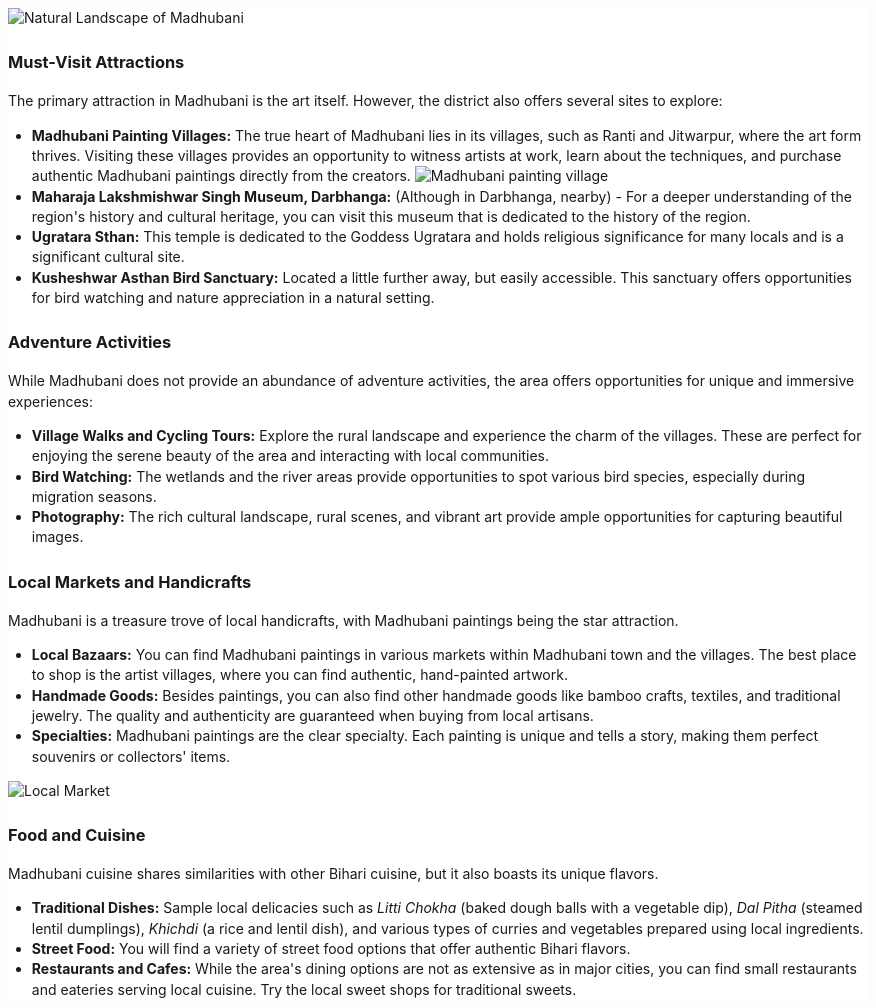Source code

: <img src="placeholder_image_natural_beauty.jpg" alt="Natural Landscape of Madhubani" width="600" height="400">

### **Must-Visit Attractions**

The primary attraction in Madhubani is the art itself. However, the district also offers several sites to explore:

*   **Madhubani Painting Villages:** The true heart of Madhubani lies in its villages, such as Ranti and Jitwarpur, where the art form thrives. Visiting these villages provides an opportunity to witness artists at work, learn about the techniques, and purchase authentic Madhubani paintings directly from the creators. <img src="placeholder_image_madhubani_painting_village.jpg" alt="Madhubani painting village" width="600" height="400">
*   **Maharaja Lakshmishwar Singh Museum, Darbhanga:** (Although in Darbhanga, nearby) - For a deeper understanding of the region's history and cultural heritage, you can visit this museum that is dedicated to the history of the region.
*   **Ugratara Sthan:** This temple is dedicated to the Goddess Ugratara and holds religious significance for many locals and is a significant cultural site.
*   **Kusheshwar Asthan Bird Sanctuary:** Located a little further away, but easily accessible. This sanctuary offers opportunities for bird watching and nature appreciation in a natural setting.

### **Adventure Activities**

While Madhubani does not provide an abundance of adventure activities, the area offers opportunities for unique and immersive experiences:

*   **Village Walks and Cycling Tours:** Explore the rural landscape and experience the charm of the villages. These are perfect for enjoying the serene beauty of the area and interacting with local communities.
*   **Bird Watching:** The wetlands and the river areas provide opportunities to spot various bird species, especially during migration seasons.
*   **Photography:** The rich cultural landscape, rural scenes, and vibrant art provide ample opportunities for capturing beautiful images.

### **Local Markets and Handicrafts**

Madhubani is a treasure trove of local handicrafts, with Madhubani paintings being the star attraction.

*   **Local Bazaars:** You can find Madhubani paintings in various markets within Madhubani town and the villages. The best place to shop is the artist villages, where you can find authentic, hand-painted artwork.
*   **Handmade Goods:** Besides paintings, you can also find other handmade goods like bamboo crafts, textiles, and traditional jewelry. The quality and authenticity are guaranteed when buying from local artisans.
*   **Specialties:** Madhubani paintings are the clear specialty. Each painting is unique and tells a story, making them perfect souvenirs or collectors' items.

<img src="placeholder_image_madhubani_market.jpg" alt="Local Market" width="600" height="400">

### **Food and Cuisine**

Madhubani cuisine shares similarities with other Bihari cuisine, but it also boasts its unique flavors.

*   **Traditional Dishes:** Sample local delicacies such as *Litti Chokha* (baked dough balls with a vegetable dip), *Dal Pitha* (steamed lentil dumplings), *Khichdi* (a rice and lentil dish), and various types of curries and vegetables prepared using local ingredients.
*   **Street Food:** You will find a variety of street food options that offer authentic Bihari flavors.
*   **Restaurants and Cafes:** While the area's dining options are not as extensive as in major cities, you can find small restaurants and eateries serving local cuisine. Try the local sweet shops for traditional sweets.
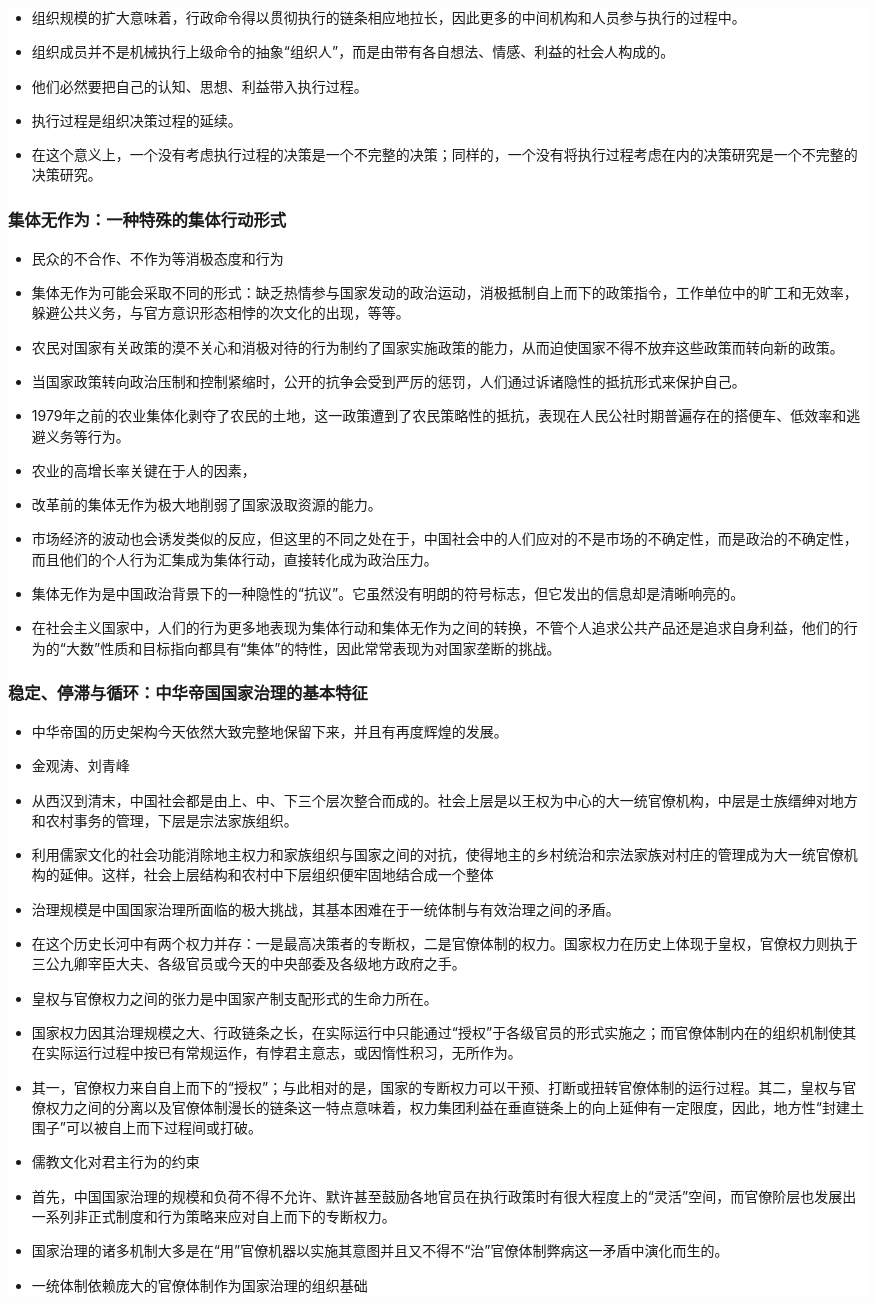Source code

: * 组织规模的扩大意味着，行政命令得以贯彻执行的链条相应地拉长，因此更多的中间机构和人员参与执行的过程中。﻿

* 组织成员并不是机械执行上级命令的抽象“组织人”，而是由带有各自想法、情感、利益的社会人构成的。

* 他们必然要把自己的认知、思想、利益带入执行过程。

* 执行过程是组织决策过程的延续。

* 在这个意义上，一个没有考虑执行过程的决策是一个不完整的决策；同样的，一个没有将执行过程考虑在内的决策研究是一个不完整的决策研究。


### 集体无作为：一种特殊的集体行动形式

* 民众的不合作、不作为等消极态度和行为

* 集体无作为可能会采取不同的形式：缺乏热情参与国家发动的政治运动，消极抵制自上而下的政策指令，工作单位中的旷工和无效率，躲避公共义务，与官方意识形态相悖的次文化的出现，等等。

* 农民对国家有关政策的漠不关心和消极对待的行为制约了国家实施政策的能力，从而迫使国家不得不放弃这些政策而转向新的政策。

* 当国家政策转向政治压制和控制紧缩时，公开的抗争会受到严厉的惩罚，人们通过诉诸隐性的抵抗形式来保护自己。

* 1979年之前的农业集体化剥夺了农民的土地，这一政策遭到了农民策略性的抵抗，表现在人民公社时期普遍存在的搭便车、低效率和逃避义务等行为。

* 农业的高增长率关键在于人的因素，

* 改革前的集体无作为极大地削弱了国家汲取资源的能力。

* 市场经济的波动也会诱发类似的反应，但这里的不同之处在于，中国社会中的人们应对的不是市场的不确定性，而是政治的不确定性，而且他们的个人行为汇集成为集体行动，直接转化成为政治压力。

* 集体无作为是中国政治背景下的一种隐性的“抗议”。它虽然没有明朗的符号标志，但它发出的信息却是清晰响亮的。

* 在社会主义国家中，人们的行为更多地表现为集体行动和集体无作为之间的转换，不管个人追求公共产品还是追求自身利益，他们的行为的“大数”性质和目标指向都具有“集体”的特性，因此常常表现为对国家垄断的挑战。


### 稳定、停滞与循环：中华帝国国家治理的基本特征

* 中华帝国的历史架构今天依然大致完整地保留下来，并且有再度辉煌的发展。

* 金观涛、刘青峰

* 从西汉到清末，中国社会都是由上、中、下三个层次整合而成的。社会上层是以王权为中心的大一统官僚机构，中层是士族缙绅对地方和农村事务的管理，下层是宗法家族组织。

* 利用儒家文化的社会功能消除地主权力和家族组织与国家之间的对抗，使得地主的乡村统治和宗法家族对村庄的管理成为大一统官僚机构的延伸。这样，社会上层结构和农村中下层组织便牢固地结合成一个整体

* 治理规模是中国国家治理所面临的极大挑战，其基本困难在于一统体制与有效治理之间的矛盾。

* 在这个历史长河中有两个权力并存：一是最高决策者的专断权，二是官僚体制的权力。国家权力在历史上体现于皇权，官僚权力则执于三公九卿宰臣大夫、各级官员或今天的中央部委及各级地方政府之手。

* 皇权与官僚权力之间的张力是中国家产制支配形式的生命力所在。

* 国家权力因其治理规模之大、行政链条之长，在实际运行中只能通过“授权”于各级官员的形式实施之；而官僚体制内在的组织机制使其在实际运行过程中按已有常规运作，有悖君主意志，或因惰性积习，无所作为。

* 其一，官僚权力来自自上而下的“授权”；与此相对的是，国家的专断权力可以干预、打断或扭转官僚体制的运行过程。其二，皇权与官僚权力之间的分离以及官僚体制漫长的链条这一特点意味着，权力集团利益在垂直链条上的向上延伸有一定限度，因此，地方性“封建土围子”可以被自上而下过程间或打破。

* 儒教文化对君主行为的约束

* 首先，中国国家治理的规模和负荷不得不允许、默许甚至鼓励各地官员在执行政策时有很大程度上的“灵活”空间，而官僚阶层也发展出一系列非正式制度和行为策略来应对自上而下的专断权力。

* 国家治理的诸多机制大多是在“用”官僚机器以实施其意图并且又不得不“治”官僚体制弊病这一矛盾中演化而生的。

* 一统体制依赖庞大的官僚体制作为国家治理的组织基础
==============================
§ Exercise directions:
Report each line of the listing above that contains the word "other", with case taken into account.

§ Response below:
*   **Handmade Goods:** Besides paintings, you can also find other handmade goods like bamboo crafts, textiles, and traditional jewelry. The quality and authenticity are guaranteed when buying from local artisans.
Madhubani cuisine shares similarities with other Bihari cuisine, but it also boasts its unique flavors.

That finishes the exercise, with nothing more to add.